BEGIN

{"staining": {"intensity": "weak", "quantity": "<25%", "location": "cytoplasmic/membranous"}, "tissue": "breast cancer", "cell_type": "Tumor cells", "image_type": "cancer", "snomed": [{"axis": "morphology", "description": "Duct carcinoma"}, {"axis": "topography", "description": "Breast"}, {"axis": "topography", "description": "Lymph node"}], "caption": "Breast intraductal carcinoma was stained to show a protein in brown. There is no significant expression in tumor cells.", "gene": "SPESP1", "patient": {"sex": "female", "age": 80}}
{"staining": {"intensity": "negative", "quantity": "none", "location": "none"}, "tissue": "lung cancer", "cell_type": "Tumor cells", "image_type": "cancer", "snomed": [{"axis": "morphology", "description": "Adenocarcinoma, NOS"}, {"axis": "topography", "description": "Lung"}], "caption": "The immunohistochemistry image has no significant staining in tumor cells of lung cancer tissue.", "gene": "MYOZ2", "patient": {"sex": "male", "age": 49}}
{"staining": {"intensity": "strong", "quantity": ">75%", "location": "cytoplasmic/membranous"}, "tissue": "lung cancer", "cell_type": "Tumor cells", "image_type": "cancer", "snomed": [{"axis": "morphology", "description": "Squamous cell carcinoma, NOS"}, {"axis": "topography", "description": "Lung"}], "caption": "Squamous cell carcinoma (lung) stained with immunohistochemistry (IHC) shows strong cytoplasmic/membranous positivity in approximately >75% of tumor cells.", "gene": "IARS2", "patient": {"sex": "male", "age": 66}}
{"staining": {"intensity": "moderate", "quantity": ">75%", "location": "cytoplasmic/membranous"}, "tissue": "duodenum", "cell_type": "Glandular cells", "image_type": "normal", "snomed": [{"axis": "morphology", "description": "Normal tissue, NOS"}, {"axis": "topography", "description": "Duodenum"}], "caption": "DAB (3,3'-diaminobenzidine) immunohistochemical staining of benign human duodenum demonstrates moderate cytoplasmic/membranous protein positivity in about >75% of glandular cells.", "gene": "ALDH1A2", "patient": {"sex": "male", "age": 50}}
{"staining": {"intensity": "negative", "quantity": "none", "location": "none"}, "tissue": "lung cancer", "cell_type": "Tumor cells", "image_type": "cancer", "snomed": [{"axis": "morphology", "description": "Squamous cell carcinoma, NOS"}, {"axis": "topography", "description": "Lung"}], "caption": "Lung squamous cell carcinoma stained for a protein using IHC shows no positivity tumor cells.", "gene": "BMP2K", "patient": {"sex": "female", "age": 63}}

END

EXERCISE INSTRUCTIONS >> Would you set down all the lines above, exactly and in full?

SOLUTION >>
{"staining": {"intensity": "weak", "quantity": "<25%", "location": "cytoplasmic/membranous"}, "tissue": "breast cancer", "cell_type": "Tumor cells", "image_type": "cancer", "snomed": [{"axis": "morphology", "description": "Duct carcinoma"}, {"axis": "topography", "description": "Breast"}, {"axis": "topography", "description": "Lymph node"}], "caption": "Breast intraductal carcinoma was stained to show a protein in brown. There is no significant expression in tumor cells.", "gene": "SPESP1", "patient": {"sex": "female", "age": 80}}
{"staining": {"intensity": "negative", "quantity": "none", "location": "none"}, "tissue": "lung cancer", "cell_type": "Tumor cells", "image_type": "cancer", "snomed": [{"axis": "morphology", "description": "Adenocarcinoma, NOS"}, {"axis": "topography", "description": "Lung"}], "caption": "The immunohistochemistry image has no significant staining in tumor cells of lung cancer tissue.", "gene": "MYOZ2", "patient": {"sex": "male", "age": 49}}
{"staining": {"intensity": "strong", "quantity": ">75%", "location": "cytoplasmic/membranous"}, "tissue": "lung cancer", "cell_type": "Tumor cells", "image_type": "cancer", "snomed": [{"axis": "morphology", "description": "Squamous cell carcinoma, NOS"}, {"axis": "topography", "description": "Lung"}], "caption": "Squamous cell carcinoma (lung) stained with immunohistochemistry (IHC) shows strong cytoplasmic/membranous positivity in approximately >75% of tumor cells.", "gene": "IARS2", "patient": {"sex": "male", "age": 66}}
{"staining": {"intensity": "moderate", "quantity": ">75%", "location": "cytoplasmic/membranous"}, "tissue": "duodenum", "cell_type": "Glandular cells", "image_type": "normal", "snomed": [{"axis": "morphology", "description": "Normal tissue, NOS"}, {"axis": "topography", "description": "Duodenum"}], "caption": "DAB (3,3'-diaminobenzidine) immunohistochemical staining of benign human duodenum demonstrates moderate cytoplasmic/membranous protein positivity in about >75% of glandular cells.", "gene": "ALDH1A2", "patient": {"sex": "male", "age": 50}}
{"staining": {"intensity": "negative", "quantity": "none", "location": "none"}, "tissue": "lung cancer", "cell_type": "Tumor cells", "image_type": "cancer", "snomed": [{"axis": "morphology", "description": "Squamous cell carcinoma, NOS"}, {"axis": "topography", "description": "Lung"}], "caption": "Lung squamous cell carcinoma stained for a protein using IHC shows no positivity tumor cells.", "gene": "BMP2K", "patient": {"sex": "female", "age": 63}}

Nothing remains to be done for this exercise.